Merz Barn exhibition unites two pioneering modern artists
- Published
Two artists who fled to the UK from Nazi Germany in the 1930s are to have their link commemorated in a special exhibition in the Lake District.
Two works by Gustav Metzger will be on show at the Merz Barn in Elterwater, the original site of a famous and unfinished work by Kurt Schwitters.
He settled there after being branded a "degenerate" artist by the Nazis.
Although Metzger, who arrived on the Kindertransport aged 13 in 1939, never met him, he was influenced by his art.
The exhibition establishes a "conversation between these two artists and their pioneering artistic practices".
Both men were affected by the experience of exile, crisis and loss, and both were influential in shaping the course of post-war British art.
Schwitters spent his latter years in the Lake District, where he began to create what he regarded as his most important work, which was to turn the Merz Barn itself into an artwork using discarded objects.
One wall was completed and later moved to the Hatton Gallery in Newcastle.
Metzger, who died in 2017, was credited with inventing the concept of "auto-destructive art" and his philosophy on art and destruction inspired the guitar-smashing antics of The Who's Pete Townshend.
Two of his works, Rubbish Bag and Dancing Tubes, will be on show at the Merz Barn until 15 November.
Curator Lizzie Fisher said although Metzger and Schwitters never met, Metzger repeatedly acknowledged Schwitters as an important reference for him.

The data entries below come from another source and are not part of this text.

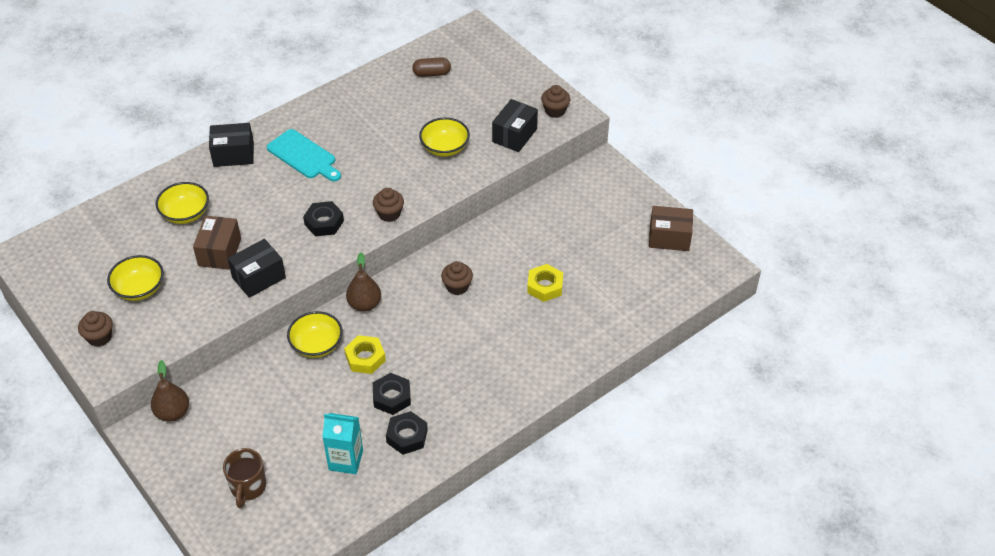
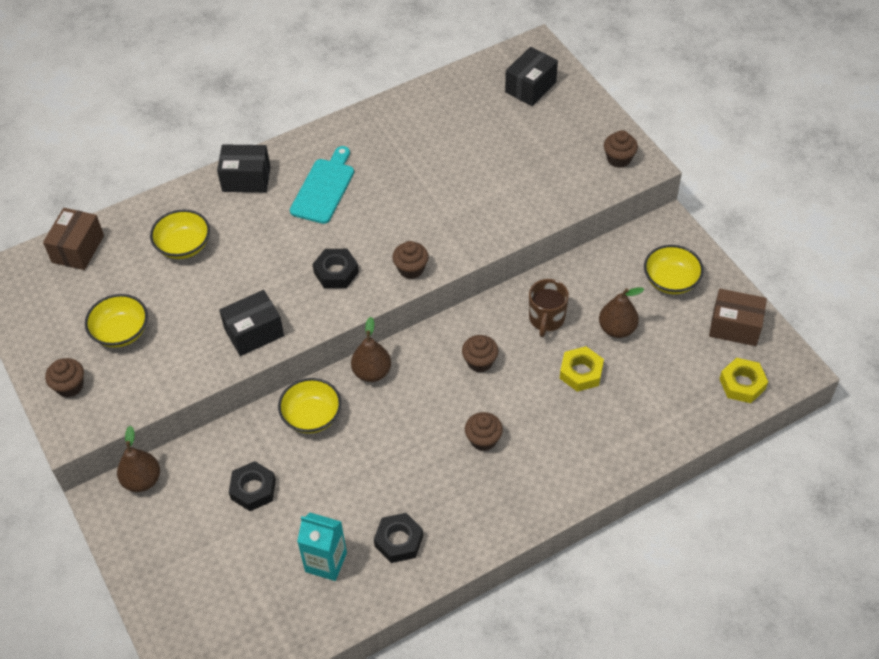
camera: 10 degrees right, 5 degrees up
brown box [193,216,241,270] -> brown box moved to [43,208,104,270]
brown mug [223,448,266,508] -> brown mug moved to [529,279,569,337]
turquoise cutting board [267,129,341,182] -> turquoise cutting board turned 120 degrees counterclockwise [290,146,354,224]
yellow nut [344,335,386,374] -> yellow nut moved to [719,358,768,403]
black nut [373,373,411,415] -> black nut moved to [229,461,276,511]
brown capsule [412,57,451,77] -> none
yellow bowl [419,118,470,157] -> yellow bowl moved to [644,245,704,294]
black box [492,99,538,152] -> black box moved to [505,47,558,106]
none -> brown cupcake [465,412,503,451]
none -> brown pear [599,287,644,338]

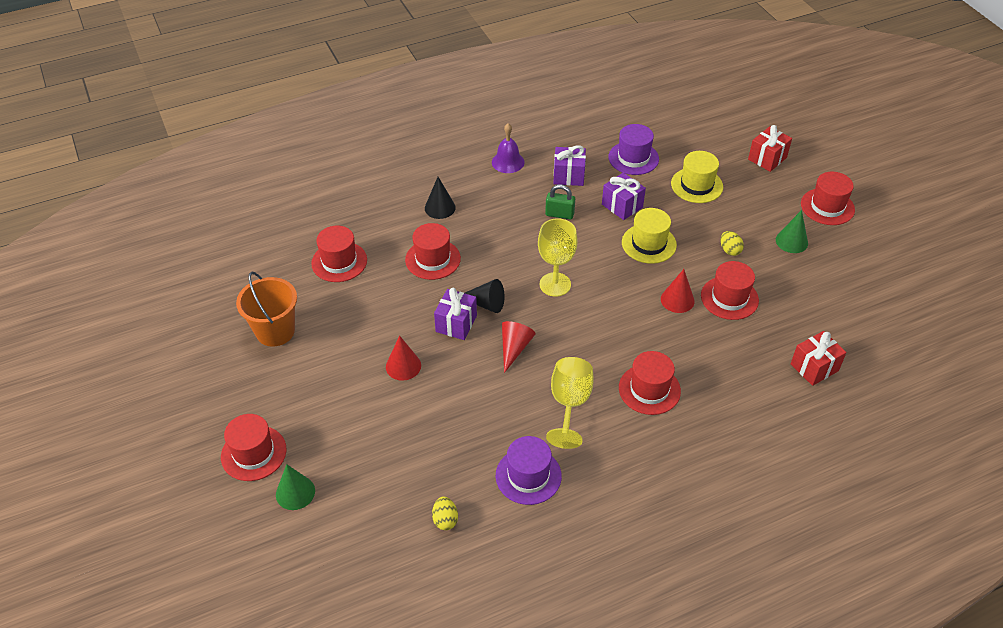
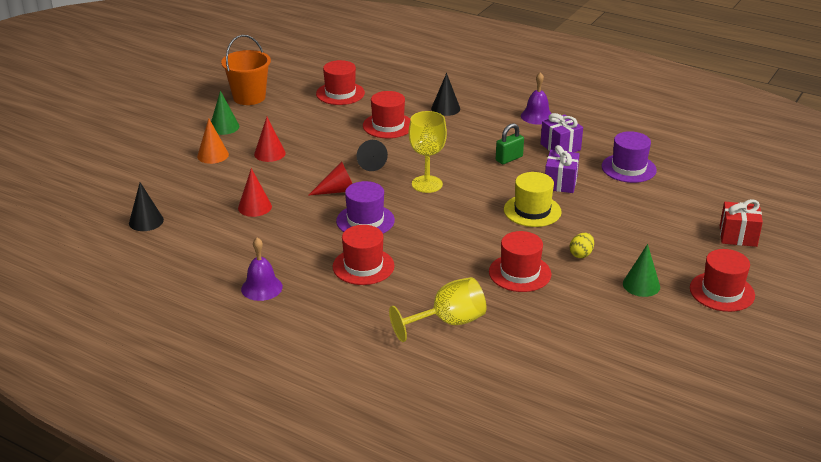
camera: 55 degrees right, 15 degrees down
red hat [221,414,286,481] -> none
green cone [276,464,315,510] -> green cone moved to [211,91,239,135]
yellow egg [432,496,458,530] -> black cone [129,182,164,231]
purple gift [434,288,477,340] -> none
purple hat [496,436,562,505] -> purple hat moved to [336,181,395,234]
green padlock [545,185,575,220] -> green padlock turned 75 degrees clockwise [496,123,524,164]
yellow goblet [546,357,594,449] -> yellow goblet moved to [389,277,486,342]
red cone [661,269,695,313] -> red cone moved to [238,168,272,217]
yellow hat [671,151,723,203] -> none
red gift [791,331,846,386] -> none
none -> orange cone [197,118,229,164]
none -> purple bell [241,237,283,301]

"I believe that he recognised that they shared the experience of exile and while both rejected German citizenship after the war, they nevertheless carried with them a sense of a shared, specifically German artistic and intellectual heritage", she said.
"Metzger first saw Schwitters' work in 1958 at a show in London, and Metzger's aesthetic theories owe a clear debt to Schwitters' interest in using what other people regarded as rubbish to make art."
Ian Hunter, director of Littoral Arts which owns the Cylinders Estate - the site of the Merz Barn, described the exhibition as a "way of opening up the rich and largely unexplored common ground between the two".